J’entrouvris ma robe et lui montrai la cicatrice laissée sur ma poitrine par l’averne d’Agilus.

« Vous avez eu beaucoup de chance. On nous amène souvent des soldats avec des blessures de ce genre à la poitrine, et il est très rare que nous puissions les sauver. » D’une main hésitante, elle toucha ma poitrine. Il émanait une grande douceur de son visage, une douceur comme je n’en avais vu chez aucune femme. Elle caressa ma peau quelques instants, puis retira brusquement sa main. « Elle ne devait pas être bien profonde.

— En effet, répondis-je.

— J’ai assisté une fois à un combat entre un officier et un exultant portant un déguisement. Ils utilisaient des plantes empoisonnées en guise d’armes – sans doute, ai-je pensé, parce que l’officier aurait joui d’un avantage malhonnête s’ils avaient combattu à l’épée. L’exultant fut tué, et j’étais en train de m’éloigner, lorsqu’il se fit un grand tumulte ; l’officier était pris d’une folie meurtrière. Je le vis foncer vers moi, fouettant de part et d’autre de sa plante, mais quelqu’un lui lança un bâton dans les jambes et réussit à le faire tomber. Je pense que c’est le combat le plus sensationnel auquel j’aie assisté.

— Ont-ils combattu courageusement ?

— Pas vraiment. Il y a eu auparavant toute une controverse pour des questions de pures formalités… vous savez comment font deux hommes, quand ni l’un ni l’autre ne veut commencer.

— “Jusqu’au dernier de mes jours, je serai honoré d’avoir été considéré comme digne d’un tel défi, répondit-il, un défi comme encore jamais oiseau n’en reçut. Et c’est avec le plus profond regret que je dois vous dire que je ne saurais le relever, et cela pour trois raisons. La première étant que, bien que vous ayez des plumes sur vos ailes (d’évidence, comme vous dites), ce n’est pas à vos ailes que j’entends m’attaquer…” Connaissez-vous cette histoire ? »

Elle secoua la tête en souriant.

« C’est une bonne histoire ; je vous la raconterai un jour. Il faut que vous ayez appartenu à une famille importante, pour habiter si près des Champs Sanglants. Seriez-vous fille d’écuyer ?

— Nous sommes pratiquement toutes filles d’exultant ou d’écuyer. Il s’agit d’un ordre plutôt aristocratique, j’en ai bien peur. Il peut arriver à l’occasion qu’une fille d’optimat comme moi soit admise, lorsque cet optimat est connu et apprécié depuis longtemps par l’ordre ; mais nous ne sommes que trois dans mon cas. On m’a dit qu’il y a des optimats qui s’imaginent pouvoir faire admettre leurs filles en donnant une forte somme d’argent. Mais ils se trompent. Il faut aider les pèlerines de différentes façons, pas seulement avec de l’argent, et en outre pendant longtemps. Le monde, voyez-vous, n’est pas aussi corrompu que les gens aiment à le croire.
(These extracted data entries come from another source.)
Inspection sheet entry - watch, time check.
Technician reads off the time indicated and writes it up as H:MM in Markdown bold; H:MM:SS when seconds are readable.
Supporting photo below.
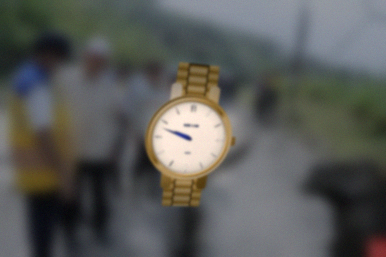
**9:48**
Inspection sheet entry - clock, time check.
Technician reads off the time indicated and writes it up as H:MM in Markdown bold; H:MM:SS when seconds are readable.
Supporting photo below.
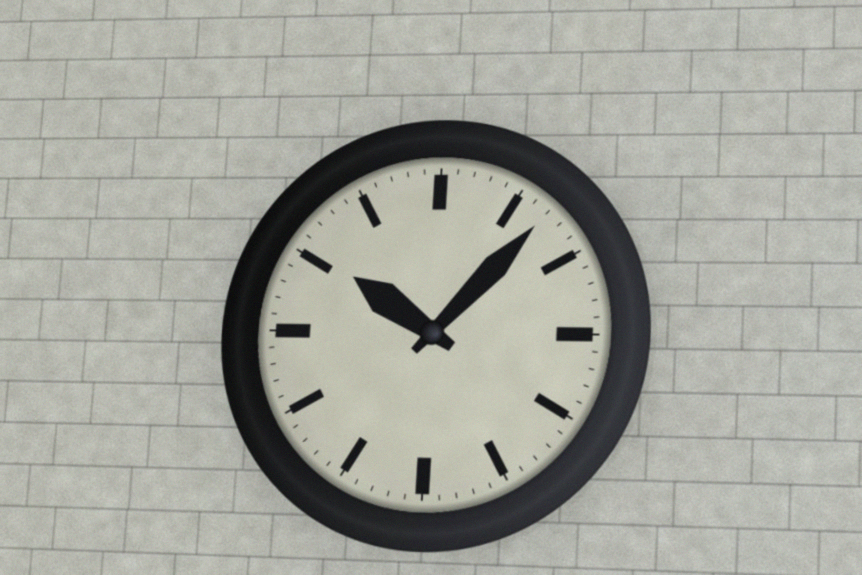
**10:07**
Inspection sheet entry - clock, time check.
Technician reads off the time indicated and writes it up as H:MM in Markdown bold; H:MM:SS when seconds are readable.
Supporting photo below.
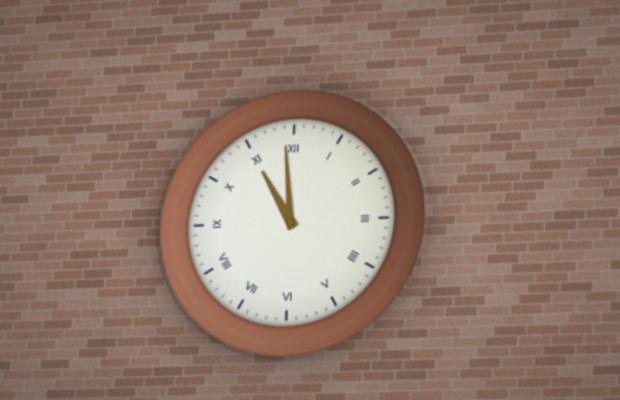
**10:59**
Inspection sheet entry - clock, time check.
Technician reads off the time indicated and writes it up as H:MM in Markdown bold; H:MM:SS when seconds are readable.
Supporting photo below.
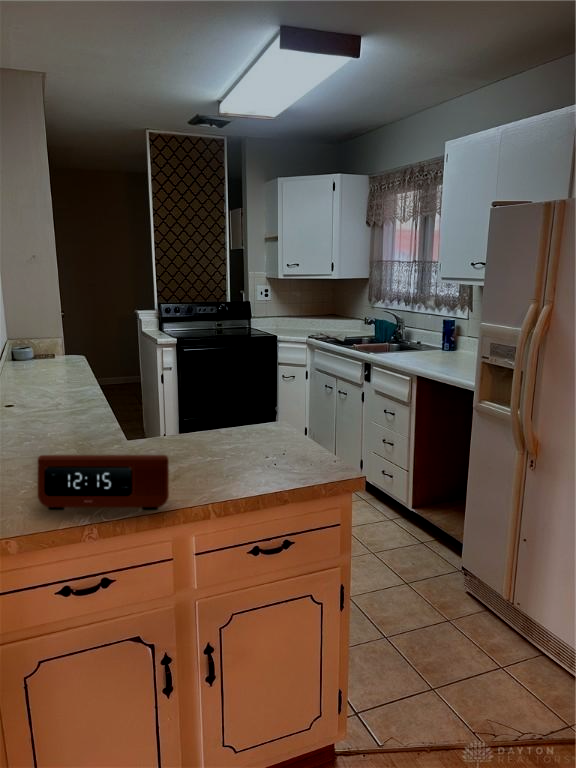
**12:15**
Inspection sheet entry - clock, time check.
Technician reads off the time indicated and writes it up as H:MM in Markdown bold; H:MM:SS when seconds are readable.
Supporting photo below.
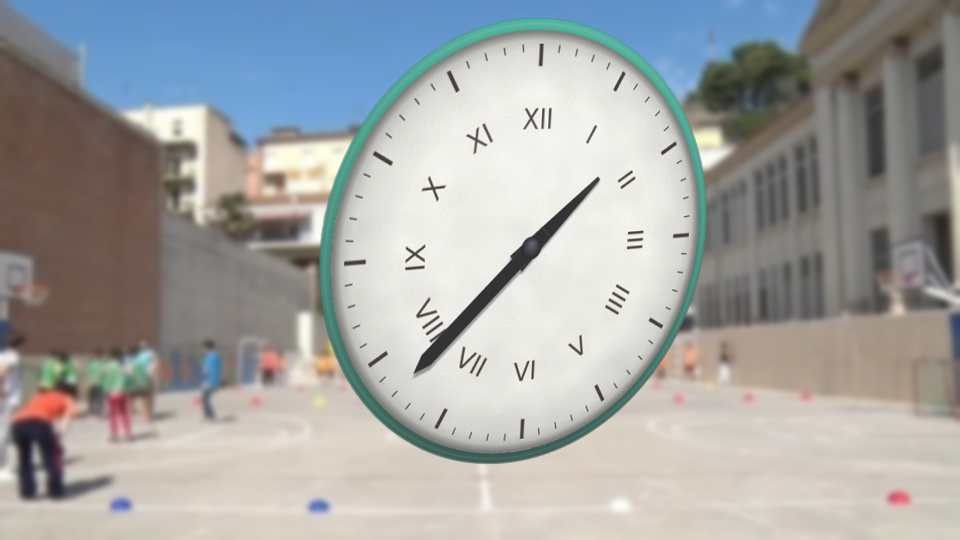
**1:38**
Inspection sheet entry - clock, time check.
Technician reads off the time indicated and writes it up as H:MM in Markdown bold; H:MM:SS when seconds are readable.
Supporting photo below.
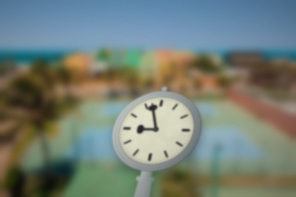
**8:57**
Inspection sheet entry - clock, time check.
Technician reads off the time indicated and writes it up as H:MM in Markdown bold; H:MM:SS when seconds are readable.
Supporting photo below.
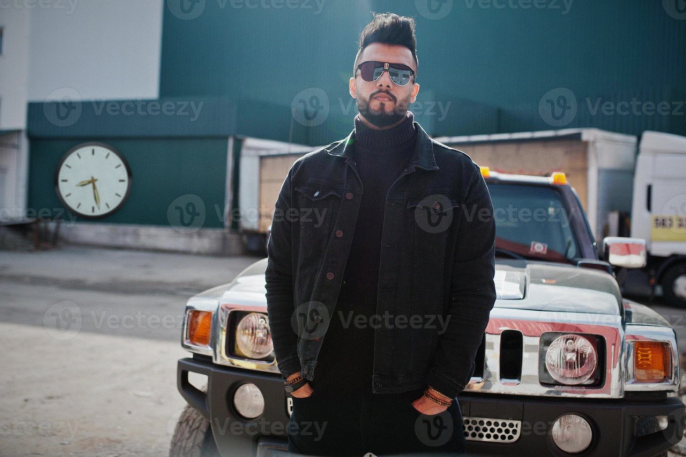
**8:28**
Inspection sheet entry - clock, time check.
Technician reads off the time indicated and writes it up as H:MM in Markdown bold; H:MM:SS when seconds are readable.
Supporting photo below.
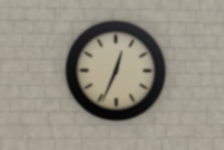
**12:34**
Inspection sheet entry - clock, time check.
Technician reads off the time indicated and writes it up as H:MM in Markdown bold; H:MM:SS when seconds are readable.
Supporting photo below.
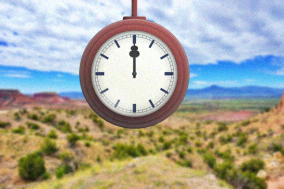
**12:00**
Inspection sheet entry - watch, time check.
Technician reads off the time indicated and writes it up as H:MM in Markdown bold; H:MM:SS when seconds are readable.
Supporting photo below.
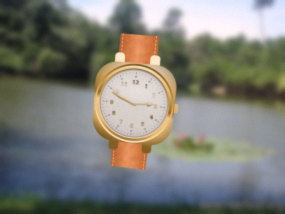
**2:49**
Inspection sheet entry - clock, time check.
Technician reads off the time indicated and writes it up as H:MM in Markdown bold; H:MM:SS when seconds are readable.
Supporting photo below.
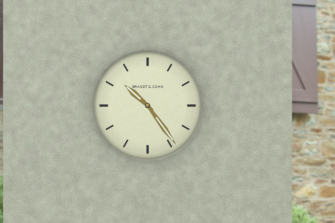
**10:24**
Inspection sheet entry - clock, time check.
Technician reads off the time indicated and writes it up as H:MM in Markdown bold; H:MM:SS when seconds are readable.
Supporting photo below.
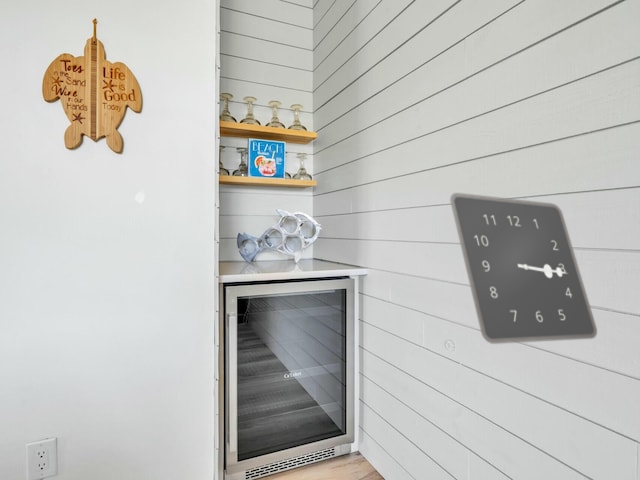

— Pensez-vous qu’il est normal de limiter de cette manière le recrutement de votre ordre ? observai-je. Vous servez le Conciliateur. A-t-il demandé s’ils étaient écuyer ou exultant à ceux qu’il a ressuscités ? »

Elle sourit à nouveau. « C’est une question bien souvent débattue dans l’ordre. Mais il en existe d’autres qui sont ouverts aux optimats et même aux classes inférieures ; en conservant notre recrutement traditionnel, nous recevons des dons bien plus importants, nous permettant de mieux accomplir notre tâche, et disposons d’une influence plus grande. Si nous réservions nos soins à une certaine classe de gens, je dirais que vous avez raison. Mais ce n’est pas le cas. Nous aidons même les animaux lorsque nous le pouvons. Conexa Epicharis avait l’habitude de dire que notre miséricorde s’arrêtait aux insectes, jusqu’au jour où elle a trouvé l’une de nous – je veux dire une postulante – en train d’essayer de réparer une aile de papillon.